There are further details on lawful processing under GDPR and the steps practitioners should be aware of as well as expanding the description of agencies response within Early Help arrangements especially effective assessment of the need for early help.

There is a new section on the Homelessness Duty and the duty to refer.

Terminology has been changed for Contextual Safeguarding to Assessment of risk outside the home and adds teenage relationship abuse as a factor.

Other changes include:

Local Protocol for assessment should also consider the needs of children in mental health inpatient settings.

Under the referral process it has been added that, Where a child or young person is admitted to a mental health facility, practitioners should consider whether a referral to local authority children’s social care is necessary.

In the section People in Positions of Trust, they have added behaved or may have behaved in a way that indicates they may not be suitable to work with children.  This was added earlier this year to Keeping Children Safe in Education to capture concerns around transferable risk; for example where a person who works with children is involved in a domestic abuse incident at home and this may have implications for their suitability to work with children.

In a number of places where the term domestic abuse is used they have changed the document to include controlling and coercive behavior, with an emphasis on practitioners being able to recognise it especially in the context of children who are being exploited.

In the section on Relevant Agencies, it now says the safeguarding partners should set out in their published arrangements which organisations and agencies they will be working with to safeguard and promote the welfare of children, previously it said must set.
* * * *
:: Questions to answer ::
• A. For each statement, answer yes or no according to the safeguarding summary and quote the words that decide it: (i) the guidance adds a new section on the Homelessness Duty; (ii) the term Contextual Safeguarding is kept unchanged; (iii) the Relevant Agencies section previously used the wording "should set."
• B. Reproduce the safeguarding summary from "There are further" up to and including "care is necessary.".
The material after this point stands apart from the safeguarding summary.

:: Data section ::
* * * *
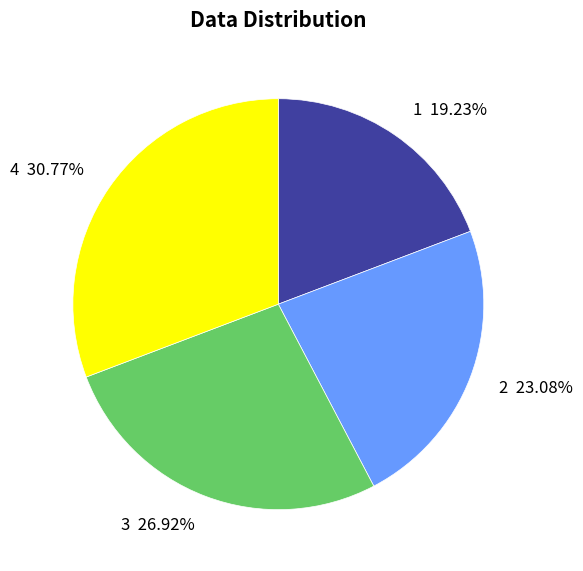

To the nearest percent, what is the average slice percentage?

25%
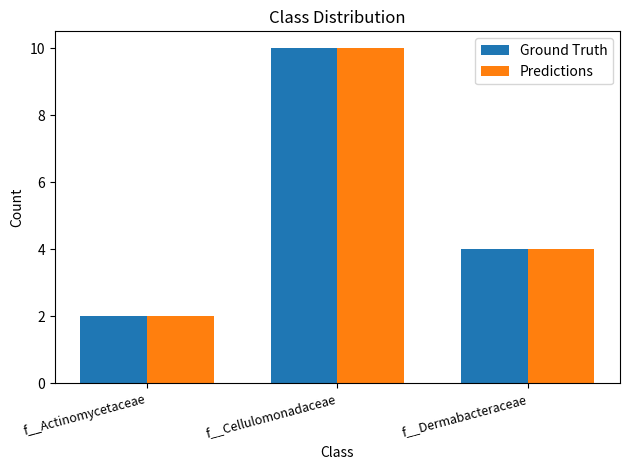

Are the bars grouped side by side (vs. stacked)?

Yes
* * * *
:: Responses by item number ::
• A.
(i) Yes: "There is a new section on the Homelessness Duty and the duty to refer."
(ii) No: "Terminology has been changed for Contextual Safeguarding to Assessment of risk outside the home"
(iii) No: "previously it said must set."

• B.
There are further details on lawful processing under GDPR and the steps practitioners should be aware of as well as expanding the description of agencies response within Early Help arrangements especially effective assessment of the need for early help.

There is a new section on the Homelessness Duty and the duty to refer.

Terminology has been changed for Contextual Safeguarding to Assessment of risk outside the home and adds teenage relationship abuse as a factor.

Other changes include:

Local Protocol for assessment should also consider the needs of children in mental health inpatient settings.

Under the referral process it has been added that, Where a child or young person is admitted to a mental health facility, practitioners should consider whether a referral to local authority children’s social care is necessary.